I’m struggling to temper my bias towards secondary infertility as someone experiencing primary infertility, so I want to put that out there so you understand where I’m coming from. I do think your situation is slightly different, but no less valid. The desire to parent, and parent your COMPLETE family, is valid and strong. I think you come at in that as you said, “you have nothing to lose.” For me personally, to enter into this and lose – counting on this as my one shot – I could very well lose the ability to EVER have children. It’s a subtle difference in our circumstances and I appreciate you sharing so openly about yours here.
You said: “When someone offers a person like me a chance like that – I stay up all night and make a video :).” I totally relate – when I made my What IF video, I spent 10 hours filming it and 8 hours editing it. I barely slept/ate/went to the bathroom that weekend 😉
Thanks again for sharing your story here and please do link up your video in the comments!
MaryWagnerClement says
@KeikoZoll
I understand the initial resentment towards those who have secondary infertility, I used to be the same way. Try to keep in mind though that some of us also suffered from primary infertility. 12 years, 1 month, and 3 days passed fromt he time I got married and started trying to have a baby until I got to hold my daughter for the first time. That is an awful long time to try to conceive a child. I think some people think that IF is cured if you are lucky enough to have a child – that couldn’t be further from the truth.
Also – I don’t think many people would consider a free cycle as their ‘one shot’. Most of us would consider it a bonus shot 🙂
You can view my video here:
http://haveababy.com/uncategorized/family-i-believe-video-contest-entry-win-free-ivf-by-mary-john-clement/
GeoffreySherMD says
@KeikoZoll But in the end we feel helping 3 couples afford IVF is better than helping none. Is it fair? No way!
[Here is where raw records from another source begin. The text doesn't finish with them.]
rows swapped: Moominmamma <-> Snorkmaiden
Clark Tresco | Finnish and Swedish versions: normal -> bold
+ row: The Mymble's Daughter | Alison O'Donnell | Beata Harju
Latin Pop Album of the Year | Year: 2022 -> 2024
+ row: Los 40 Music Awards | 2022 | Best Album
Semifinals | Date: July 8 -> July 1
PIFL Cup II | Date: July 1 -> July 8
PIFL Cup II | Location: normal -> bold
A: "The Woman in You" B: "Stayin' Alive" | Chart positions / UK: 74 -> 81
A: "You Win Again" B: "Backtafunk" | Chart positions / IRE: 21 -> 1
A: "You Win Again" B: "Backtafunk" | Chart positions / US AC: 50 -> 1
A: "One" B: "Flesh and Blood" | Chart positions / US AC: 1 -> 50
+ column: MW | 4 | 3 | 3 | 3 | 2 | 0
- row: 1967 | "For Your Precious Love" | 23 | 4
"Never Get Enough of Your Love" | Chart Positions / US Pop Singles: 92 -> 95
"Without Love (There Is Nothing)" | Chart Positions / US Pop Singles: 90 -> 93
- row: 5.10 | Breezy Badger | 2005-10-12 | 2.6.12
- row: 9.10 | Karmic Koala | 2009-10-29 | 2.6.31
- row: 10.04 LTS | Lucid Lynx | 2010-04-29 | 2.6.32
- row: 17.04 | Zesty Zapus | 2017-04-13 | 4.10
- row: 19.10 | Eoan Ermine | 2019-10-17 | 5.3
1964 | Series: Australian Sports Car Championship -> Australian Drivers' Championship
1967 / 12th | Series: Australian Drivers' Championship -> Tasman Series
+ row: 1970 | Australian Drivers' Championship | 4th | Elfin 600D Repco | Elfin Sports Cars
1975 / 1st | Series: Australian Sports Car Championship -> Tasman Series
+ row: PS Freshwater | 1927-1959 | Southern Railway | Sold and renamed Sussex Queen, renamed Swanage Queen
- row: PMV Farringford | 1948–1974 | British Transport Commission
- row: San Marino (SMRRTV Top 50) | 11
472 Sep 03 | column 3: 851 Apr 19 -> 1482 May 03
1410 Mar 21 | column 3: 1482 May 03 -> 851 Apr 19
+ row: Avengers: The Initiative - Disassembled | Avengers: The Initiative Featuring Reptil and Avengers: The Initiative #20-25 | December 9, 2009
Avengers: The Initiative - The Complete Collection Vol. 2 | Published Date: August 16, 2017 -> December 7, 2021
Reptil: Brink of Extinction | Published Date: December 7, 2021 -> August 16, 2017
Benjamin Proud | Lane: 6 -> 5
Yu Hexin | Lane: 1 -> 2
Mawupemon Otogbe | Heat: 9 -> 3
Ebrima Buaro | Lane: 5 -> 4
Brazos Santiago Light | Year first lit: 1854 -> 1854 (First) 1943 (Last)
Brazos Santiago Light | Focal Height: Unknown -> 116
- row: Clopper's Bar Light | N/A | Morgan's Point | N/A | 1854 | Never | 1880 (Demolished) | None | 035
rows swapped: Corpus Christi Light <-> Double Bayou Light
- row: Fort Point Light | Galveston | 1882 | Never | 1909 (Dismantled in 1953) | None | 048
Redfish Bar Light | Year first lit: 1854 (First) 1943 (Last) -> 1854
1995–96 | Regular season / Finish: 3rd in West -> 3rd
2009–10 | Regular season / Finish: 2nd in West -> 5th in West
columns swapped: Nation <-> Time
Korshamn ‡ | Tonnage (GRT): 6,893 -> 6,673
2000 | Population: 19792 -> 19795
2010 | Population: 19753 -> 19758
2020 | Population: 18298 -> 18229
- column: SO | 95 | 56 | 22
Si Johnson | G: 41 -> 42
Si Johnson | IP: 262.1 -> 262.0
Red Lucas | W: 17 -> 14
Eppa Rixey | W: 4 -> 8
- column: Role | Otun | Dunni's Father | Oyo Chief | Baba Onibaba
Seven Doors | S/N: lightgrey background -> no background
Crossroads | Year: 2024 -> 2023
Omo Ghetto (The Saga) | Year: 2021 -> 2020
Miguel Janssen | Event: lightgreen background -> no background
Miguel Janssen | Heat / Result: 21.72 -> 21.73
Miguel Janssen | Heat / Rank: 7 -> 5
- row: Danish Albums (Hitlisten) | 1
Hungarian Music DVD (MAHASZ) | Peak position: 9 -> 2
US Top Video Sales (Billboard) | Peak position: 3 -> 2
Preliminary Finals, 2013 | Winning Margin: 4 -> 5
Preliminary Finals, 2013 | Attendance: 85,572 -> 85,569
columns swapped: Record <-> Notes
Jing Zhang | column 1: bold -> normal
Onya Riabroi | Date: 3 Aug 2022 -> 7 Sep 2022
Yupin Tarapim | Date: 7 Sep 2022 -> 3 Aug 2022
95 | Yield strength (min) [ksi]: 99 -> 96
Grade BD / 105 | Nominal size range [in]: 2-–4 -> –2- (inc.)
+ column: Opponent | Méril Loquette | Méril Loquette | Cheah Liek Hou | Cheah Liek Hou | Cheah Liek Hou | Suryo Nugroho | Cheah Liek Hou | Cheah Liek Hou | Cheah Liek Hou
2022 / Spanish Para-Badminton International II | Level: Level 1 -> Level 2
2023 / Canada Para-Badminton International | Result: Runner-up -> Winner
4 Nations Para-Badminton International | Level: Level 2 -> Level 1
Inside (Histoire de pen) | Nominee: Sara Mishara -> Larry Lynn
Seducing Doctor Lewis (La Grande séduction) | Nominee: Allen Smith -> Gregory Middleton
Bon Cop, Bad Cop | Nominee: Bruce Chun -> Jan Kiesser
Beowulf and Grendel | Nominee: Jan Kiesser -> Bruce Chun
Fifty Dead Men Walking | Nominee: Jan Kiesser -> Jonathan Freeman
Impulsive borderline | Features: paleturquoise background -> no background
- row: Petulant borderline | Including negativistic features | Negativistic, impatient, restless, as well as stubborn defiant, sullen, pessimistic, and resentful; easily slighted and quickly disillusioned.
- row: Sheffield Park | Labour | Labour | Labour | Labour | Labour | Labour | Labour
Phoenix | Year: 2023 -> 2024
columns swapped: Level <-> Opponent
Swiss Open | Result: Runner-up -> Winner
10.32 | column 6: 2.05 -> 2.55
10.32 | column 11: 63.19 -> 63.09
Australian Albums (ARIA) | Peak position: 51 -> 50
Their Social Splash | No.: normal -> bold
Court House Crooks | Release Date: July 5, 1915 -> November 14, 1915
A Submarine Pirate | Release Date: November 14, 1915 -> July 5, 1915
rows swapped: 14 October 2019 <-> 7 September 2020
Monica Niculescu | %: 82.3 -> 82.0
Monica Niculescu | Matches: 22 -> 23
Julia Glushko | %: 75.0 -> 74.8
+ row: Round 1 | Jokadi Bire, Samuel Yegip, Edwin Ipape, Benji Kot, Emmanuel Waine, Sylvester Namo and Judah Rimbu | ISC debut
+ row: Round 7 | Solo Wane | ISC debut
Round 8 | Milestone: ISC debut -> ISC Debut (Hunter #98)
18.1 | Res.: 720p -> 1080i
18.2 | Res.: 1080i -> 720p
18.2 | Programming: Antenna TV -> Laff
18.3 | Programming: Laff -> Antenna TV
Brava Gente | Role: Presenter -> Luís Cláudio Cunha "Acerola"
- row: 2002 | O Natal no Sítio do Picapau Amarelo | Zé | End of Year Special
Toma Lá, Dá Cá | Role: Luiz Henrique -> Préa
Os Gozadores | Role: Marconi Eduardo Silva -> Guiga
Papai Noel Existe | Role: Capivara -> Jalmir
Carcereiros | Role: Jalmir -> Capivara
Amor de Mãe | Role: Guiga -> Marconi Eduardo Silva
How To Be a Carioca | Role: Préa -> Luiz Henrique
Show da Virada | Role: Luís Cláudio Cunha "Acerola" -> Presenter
How can it be?
KeikoZoll says
@geoffreyshermd I totally get that, I do. And I’m still very touched/humbled you reached out to me, too.
GeoffreySherMD says
@KeikoZoll We reached out to you & the other judges b/c you all have the best intentions for the IF community. Your motives are pure.
KeikoZoll says
@geoffreyshermd Which I am quite humbled 🙂 I just don’t have the fortitude to make decisions like those. My own life? Yes. For others? No.
KeikoZoll says
@geoffreyshermd I think part of my biggest issue, when thinking about IVF contests in general, is that IF has made me both realist/skeptic.
GeoffreySherMD says
@KeikoZoll Skepticism is warranted. Bottom line is that we’ve donated 6 cycles thru these contests, 25 more at seminars the last 2 yrs.
KeikoZoll says
@geoffreyshermd I realize I probably sound ungrateful for the generosity you’ve shown; hope you know I’m not! It IS good work u & SIRM do.
GeoffreySherMD says
@KeikoZoll Not all! You raise valid questions that we have asked ourselves. We welcome all opinions. We certainly don’t have all the answers
KeikoZoll says
Agreed. Infertility is the epitome of “not fair.” RT @geoffreyshermd: Is it fair? No way! How can it be?
GeoffreySherMD says
@KeikoZoll Not tooting our horns. Just pointing out that our docs donate their time all year. Free egg freezing for cancer patients too.
KeikoZoll says
Honestly, I feel like this should be a standard of oncological care. RT @geoffreyshermd: Free egg freezing for cancer patients too.
GeoffreySherMD says
@KeikoZoll Should be – but sadly it is not.